ACTION ITEM ::
Do not include the pictures; repeat the rest of the data exactly.

COLLECTED DATA ::
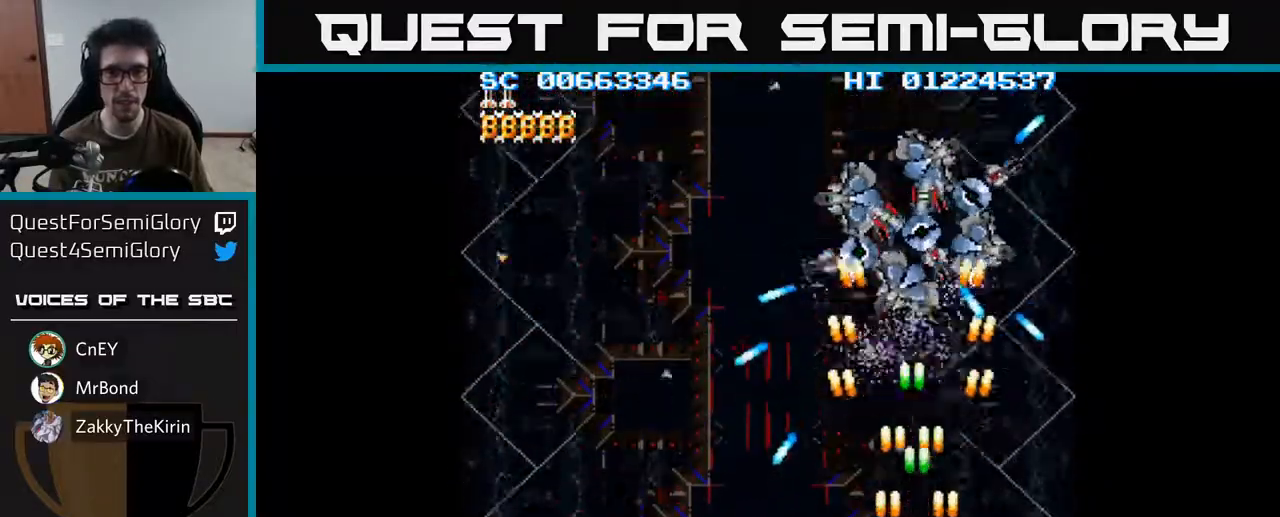
{"buttons": ["A"], "left_stick": "center", "right_stick": "center", "events": [[33, "DPAD_RIGHT", "up"], [50, "DPAD_UP", "down"], [133, "DPAD_LEFT", "down"], [183, "DPAD_UP", "up"], [217, "DPAD_LEFT", "up"]]}
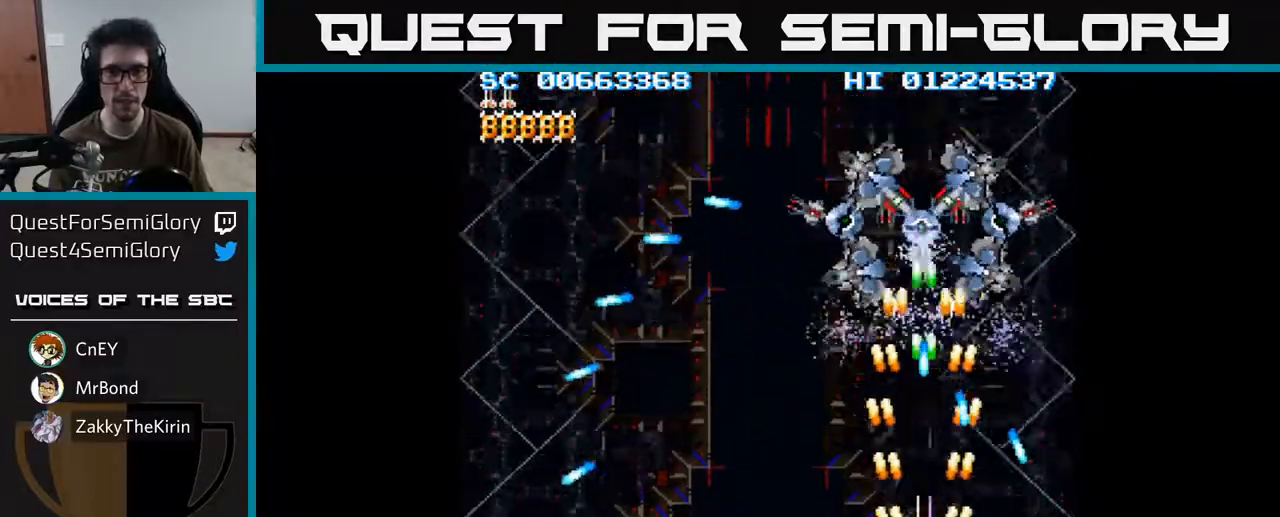
{"buttons": ["A", "DPAD_UP", "DPAD_RIGHT"], "left_stick": "center", "right_stick": "center", "events": [[150, "DPAD_LEFT", "down"], [300, "DPAD_LEFT", "up"], [383, "DPAD_UP", "down"], [483, "DPAD_RIGHT", "down"]]}
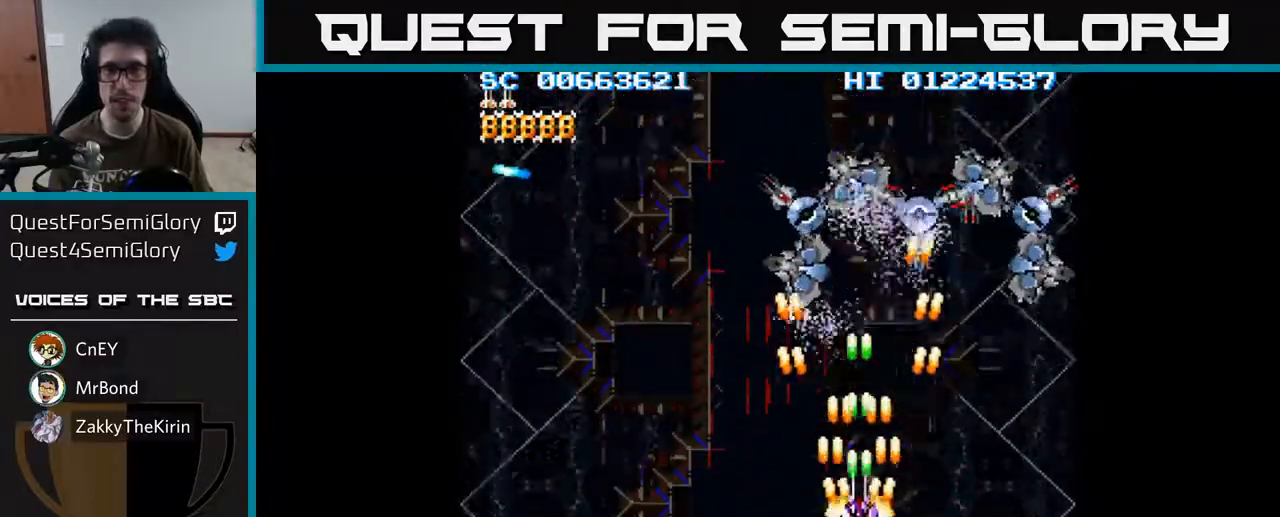
{"buttons": ["A"], "left_stick": "center", "right_stick": "center", "events": [[133, "DPAD_RIGHT", "up"], [383, "DPAD_UP", "up"]]}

RESULT FOR THIS EXERCISE ::
{"buttons": ["A"], "left_stick": "center", "right_stick": "center", "events": [[33, "DPAD_RIGHT", "up"], [50, "DPAD_UP", "down"], [133, "DPAD_LEFT", "down"], [183, "DPAD_UP", "up"], [217, "DPAD_LEFT", "up"]]}
{"buttons": ["A", "DPAD_UP", "DPAD_RIGHT"], "left_stick": "center", "right_stick": "center", "events": [[150, "DPAD_LEFT", "down"], [300, "DPAD_LEFT", "up"], [383, "DPAD_UP", "down"], [483, "DPAD_RIGHT", "down"]]}
{"buttons": ["A"], "left_stick": "center", "right_stick": "center", "events": [[133, "DPAD_RIGHT", "up"], [383, "DPAD_UP", "up"]]}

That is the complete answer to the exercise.